Commitment to Competence
The Group is committed to improve skills and competencies of its management, medical consultants and employees by embarking on quality activities and initiatives and advanced learning. Some of the hospitals in the Group received their accreditation certification from Malaysian Society for Quality in Health (MSQH) for the first, second and third terms, whereby these certification stresses on patient safety and quality of care. To improve efficiency and effectiveness of services the Group allocated 1% of the remuneration as training cost. Training on work related areas such as customer services, fire safety and corporate culture are done either internally or through external moderators.

The Group has sponsored eligible executives to further their study in Master in Business Administration (MBA) related to healthcare management with foreign university (Henley) as well as local university (UTM). The Group also encourages nurses to further their studies in the specialise areas such as operation theatre, ICU, CICU and midwifery to enhance their knowledge and skill. Besides that the Group also organises medical conference yearly for the medical consultants to deliberate and discuss medical issues related to their practices. At the same time new ideas and creativities are encouraged through suggestion scheme and innovative circle committee (ICC) competition whereby the winner of these events will represent the Group to the higher level of competition at the ultimate holding corporation ie JCorp.

Board of Directors and Audit Committees
The Board of Directors reviews the operational and financial performance of the Group every quarter and approves appropriate responses or amendments to the Group policies in relation to internal control effectiveness.
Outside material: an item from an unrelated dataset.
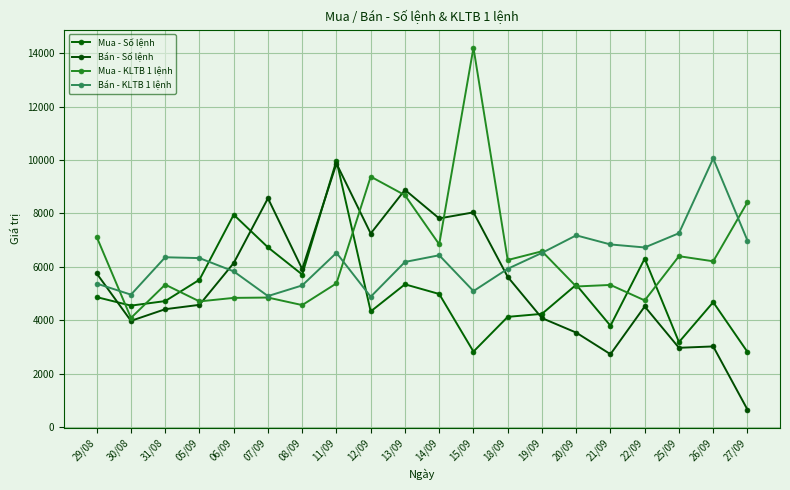

What is the label of the 2nd point from the left?

30/08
The Audit Committee regularly reviews and holds discussions with Management on the action taken on internal control issues identified in reports prepared by the internal auditor and the external auditors, and reports back to the Board. To ensure independency, the Audit Committee will meet the external auditor in the absence of the
Management team. In summary, the Audit Committee will:

- ensure appropriate audit work is undertaken
- review information on risks and risk management
- review internal and external audit reports
- review corporate governance statements
- report to the Board of Directors.

Organizational Structure
The organisation structure of the Group, headed by the Managing Director, is divided into three (3) main divisions: Financial, Professional Services and Operation. For the day to day operations, the hospitals within the Group is managed by the General Manager and supervised by the Executive Directors, who hold corporate responsibilities as well. The Executive Directors and the General Managers are assisted by the Medical Directors in relation to clinical issues in the hospitals.
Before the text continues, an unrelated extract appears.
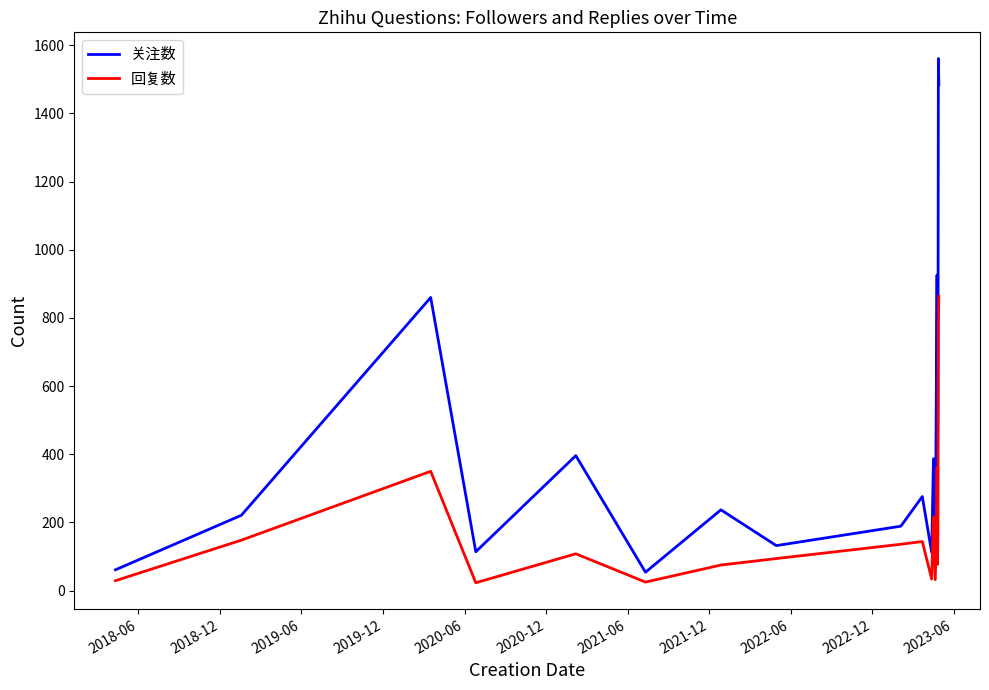

What is the difference between the maximum and minimum values in the 回复数 series?

841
Assignment of Authority and Responsibility
The Board assigns authority and responsibility mainly to the Executive Committee (EXCO) to discuss operational as well as strategic issues pertaining to the delivery of services and future direction of the Group. Major purchases are to be approved by the Executive Committee (EXCO) before it can be tabled at the respective
hospital’s Board of Directors.

At the same time various committees were formed to identify, evaluate, monitor and manage the significant risks affecting the achievement of business objectives. These committees are:

1. Medical Advisory Committee
    Responsible for monitoring the ethical and good medical practice of medical consultants

2. Clinical Governance Committee
a. Framework for healthcare organisations
i. To continuously improve service quality
ii. Ensure high standard of care
iii. Create an environment that promotes excellence in clinical care
b. There are various sub-committees under the Clinical Governance Committee; namely Clinical Governance Policy Committee, Clinical Governance Action Committee and Clinical Risk Management Committee.

3. Procurement /Tender Committee
• Ensure that purchases of equipment and tender of projects are made in accordance to the standard operating procedures as well as leveraging on the Group discount.
• This Committee also responsible to coordinate for the standardisation of equipments purchased.